===== DATA RECORDS
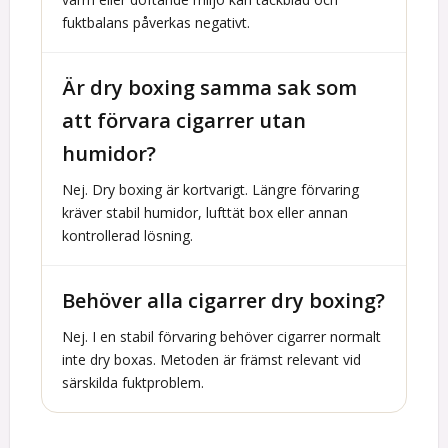
fuktbalans påverkas negativt.
Är dry boxing samma sak som
att förvara cigarrer utan
humidor?
Nej. Dry boxing är kortvarigt. Längre förvaring
kräver stabil humidor, lufttät box eller annan
kontrollerad lösning.
Behöver alla cigarrer dry boxing?
Nej. I en stabil förvaring behöver cigarrer normalt
inte dry boxas. Metoden är främst relevant vid
särskilda fuktproblem.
==========
All of the records above must be copied exactly, except for the pictures.

• **ANSWER TO THE EXERCISE**:
fuktbalans påverkas negativt.
Är dry boxing samma sak som
att förvara cigarrer utan
humidor?
Nej. Dry boxing är kortvarigt. Längre förvaring
kräver stabil humidor, lufttät box eller annan
kontrollerad lösning.
Behöver alla cigarrer dry boxing?
Nej. I en stabil förvaring behöver cigarrer normalt
inte dry boxas. Metoden är främst relevant vid
särskilda fuktproblem.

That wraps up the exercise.